Ia menambahkan bahwa pihaknya meminta panitia membuka rekaman drone serta melampirkan seluruh kesaksian volunteer dengan bukti visual atau data pendukung.
“Tadi kami menuntut agar kamera dronnya diputar ulang dan semua volunteer kesaksian mereka harus lampirkan dengan bukti,” ujarnya.

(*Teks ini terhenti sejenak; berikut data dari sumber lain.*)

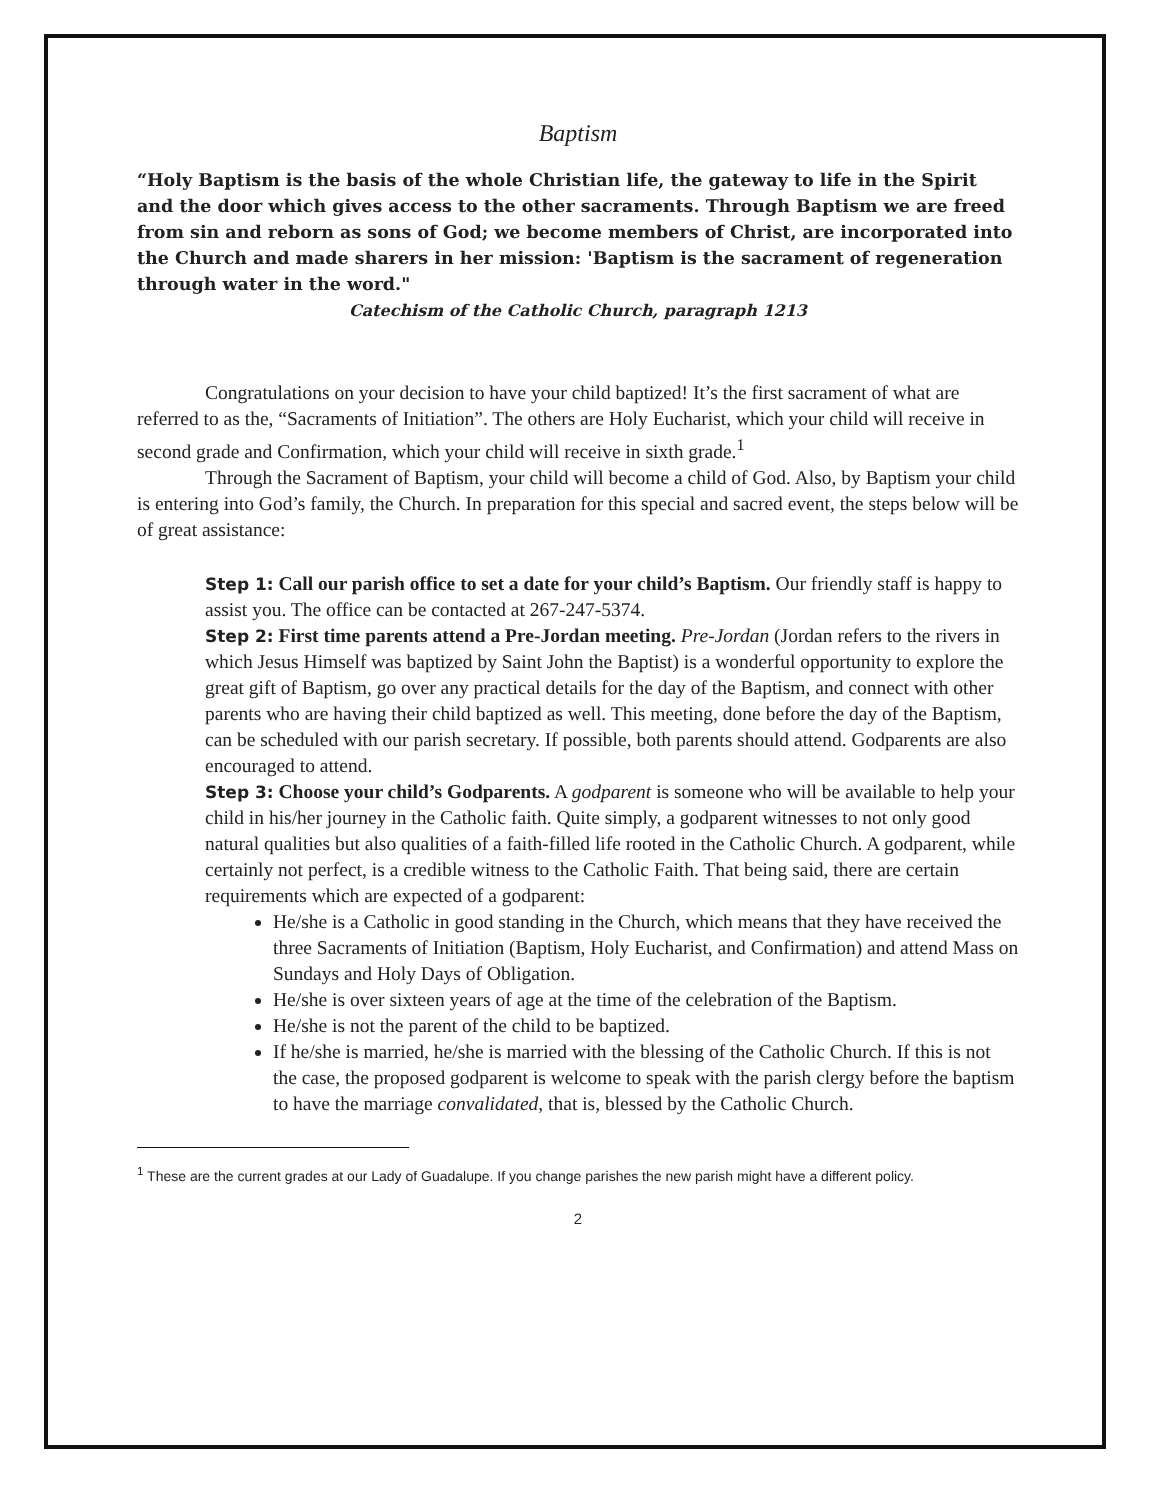Baptism
“Holy Baptism is the basis of the whole Christian life, the gateway to life in the Spirit and the door which gives access to the other sacraments. Through Baptism we are freed from sin and reborn as sons of God; we become members of Christ, are incorporated into the Church and made sharers in her mission: 'Baptism is the sacrament of regeneration through water in the word."
Catechism of the Catholic Church, paragraph 1213
Congratulations on your decision to have your child baptized! It’s the first sacrament of what are referred to as the, “Sacraments of Initiation”. The others are Holy Eucharist, which your child will receive in second grade and Confirmation, which your child will receive in sixth grade.<sup>1</sup>
Through the Sacrament of Baptism, your child will become a child of God. Also, by Baptism your child is entering into God’s family, the Church. In preparation for this special and sacred event, the steps below will be of great assistance:
Step 1: Call our parish office to set a date for your child’s Baptism. Our friendly staff is happy to assist you. The office can be contacted at 267-247-5374.
Step 2: First time parents attend a Pre-Jordan meeting. Pre-Jordan (Jordan refers to the rivers in which Jesus Himself was baptized by Saint John the Baptist) is a wonderful opportunity to explore the great gift of Baptism, go over any practical details for the day of the Baptism, and connect with other parents who are having their child baptized as well. This meeting, done before the day of the Baptism, can be scheduled with our parish secretary. If possible, both parents should attend. Godparents are also encouraged to attend.
Step 3: Choose your child’s Godparents. A godparent is someone who will be available to help your child in his/her journey in the Catholic faith. Quite simply, a godparent witnesses to not only good natural qualities but also qualities of a faith-filled life rooted in the Catholic Church. A godparent, while certainly not perfect, is a credible witness to the Catholic Faith. That being said, there are certain requirements which are expected of a godparent:
He/she is a Catholic in good standing in the Church, which means that they have received the three Sacraments of Initiation (Baptism, Holy Eucharist, and Confirmation) and attend Mass on Sundays and Holy Days of Obligation.
He/she is over sixteen years of age at the time of the celebration of the Baptism.
He/she is not the parent of the child to be baptized.
If he/she is married, he/she is married with the blessing of the Catholic Church. If this is not the case, the proposed godparent is welcome to speak with the parish clergy before the baptism to have the marriage convalidated, that is, blessed by the Catholic Church.
<sup>1</sup> These are the current grades at our Lady of Guadalupe. If you change parishes the new parish might have a different policy.
2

Di sisi lain, Suratno tidak mempersoalkan soal jarak lomba. Ia membenarkan bahwa kategori yang diikuti adalah 5 Km, bukan 10 Km, sebagaimana sempat dipersoalkan.
Sebelumnya, panitia Komodo Run 2025 melalui Ketua Panitia Dobbie Jackson telah lebih dulu membantah seluruh klaim Muhamad Ali.
“Kami tidak pernah mengumumkan dia sebagai juara, hanya mengalungkan tanda ‘potensial winner’ yang bisa diartikan ‘kemungkinan menang’ jika sudah lengkap verifikasinya,” jelas Dobbie.
Menurutnya, sejak start, posisi Muhamad Ali tidak berada di barisan depan. Sementara sejumlah pelari utama yang start lebih depan tidak pernah melihat Ali melewati mereka.